Exercise details
Below is a listing with pictures in it. Copy it exactly without them.

Supplied data
"""

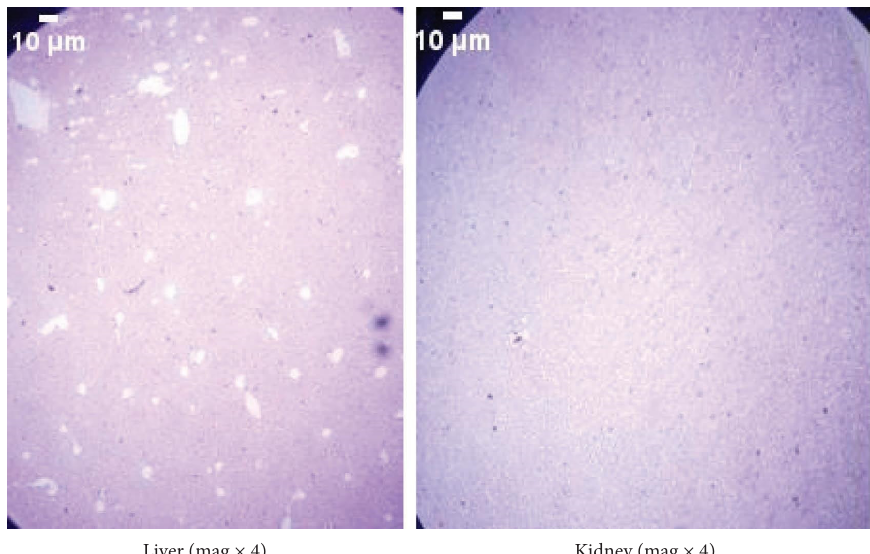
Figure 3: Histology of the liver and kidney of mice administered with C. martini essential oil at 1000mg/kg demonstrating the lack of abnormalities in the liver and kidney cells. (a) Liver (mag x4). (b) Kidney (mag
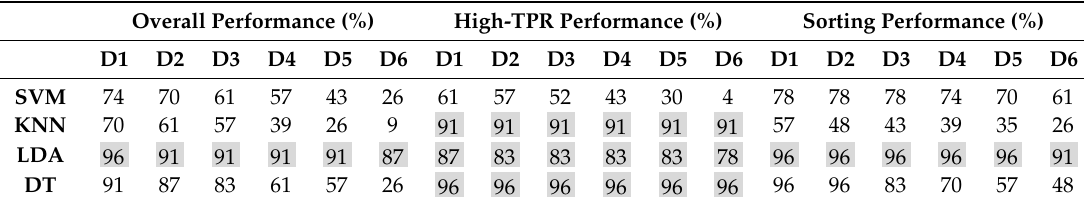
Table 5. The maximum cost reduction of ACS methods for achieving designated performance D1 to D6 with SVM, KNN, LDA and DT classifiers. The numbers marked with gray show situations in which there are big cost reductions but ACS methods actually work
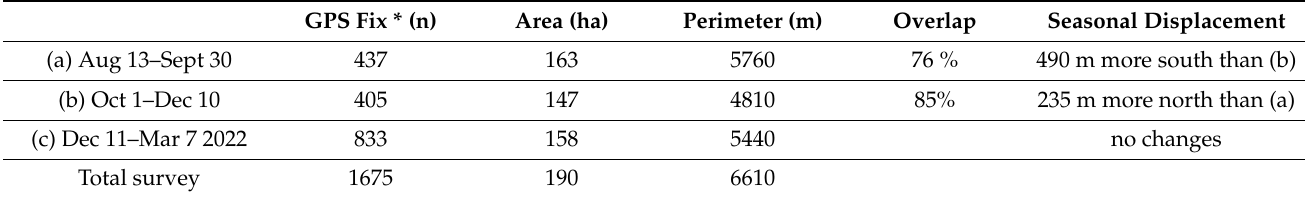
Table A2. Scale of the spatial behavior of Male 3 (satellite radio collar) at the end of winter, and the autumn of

"""

Completed task
Figure 3: Histology of the liver and kidney of mice administered with C. martini essential oil at 1000mg/kg demonstrating the lack of abnormalities in the liver and kidney cells. (a) Liver (mag x4). (b) Kidney (mag
Table 5. The maximum cost reduction of ACS methods for achieving designated performance D1 to D6 with SVM, KNN, LDA and DT classifiers. The numbers marked with gray show situations in which there are big cost reductions but ACS methods actually work
Table A2. Scale of the spatial behavior of Male 3 (satellite radio collar) at the end of winter, and the autumn of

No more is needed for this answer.